Outsourcing can also become a vendor to perform a service for an organization that the organization would otherwise have had to perform in-house.
Outsourcing is a growing trend in the business arena, due to its many benefits. Here are some pros and cons of outsourcing an organization should consider when making the decision to outsource.
Advantages of Outsourcing
By outsourcing its non-critical business functions, an organization can focus on its core competencies. This also ensures that there are more resources available for developing and enhancing its core competencies. Similarly, managers and employees will have more time to focus on the core activities of the business.
Examples of non-critical business functions that an organization may outsource to an outside business include office cleaning in Sydney ,payroll management, technical support, logistics and accounting.
Another reason why firms would prefer to outsource these non-critical functions is due to cost reasons; in other words, it is cheaper for the organization to outsource this function than to conduct it in-house. The reason for this is because outsourcing firms specialize in the service that they provide and are therefore able to provide this service at a lower cost due to this specialization and due to economies of scale.
Outsourcing means that the organization will require less staff, which consequently reduces recruitment, compensation and other associated costs.
The resulting reduction in cost due to outsourcing would mean an increase in the profitability of the organization.
Outsourcing firms are also privy to the knowledge of the latest techniques with respect to their field of expertise. Thus, by obtaining their services, an organization is able to benefit from this expert knowledge which the organization would otherwise have not had access to.
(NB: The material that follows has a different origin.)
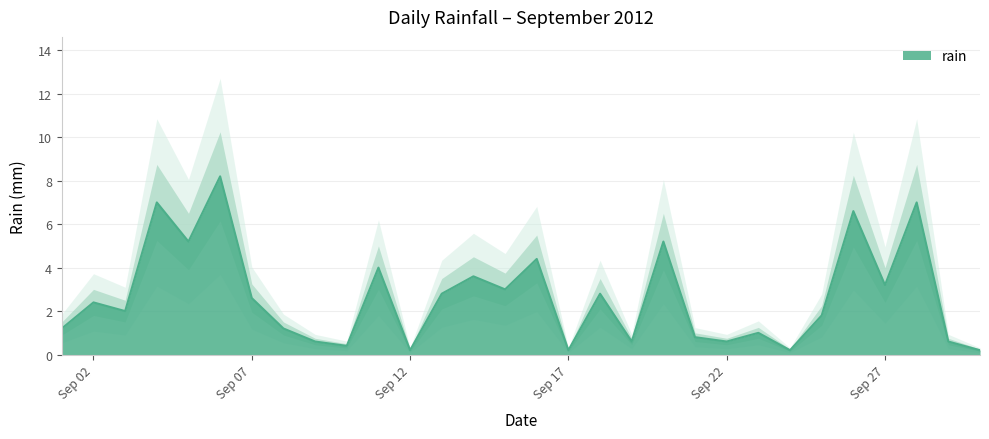

Count the number of data series in this chart.

1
Disadvantages of Outsourcing
Problems can arise if an organization decides to outsource the wrong function/s; functions that represent core competencies, for instance, should not be outsourced as this would impair the competitive advantage of the organization. In outsourcing their core competencies, the organization not only erodes the uniqueness of their product or service but also makes themselves vulnerable to having sensitive proprietary information stolen by competitors.
Other sensitive information of the organization (those unrelated to their core competencies) may also be placed at risk due to outsourcing. For example, a business outsourcing its payroll function has to provide the outsourcing firm with sensitive employee details and thus runs the risk of these details being leaked.
Hidden costs in outsourcing contracts may reduce the cost benefit associated with outsourcing.
There may be issues when it comes to enforcing contract compliance and the organization may face problems if the outsourcing firm provides sub-standard services and output.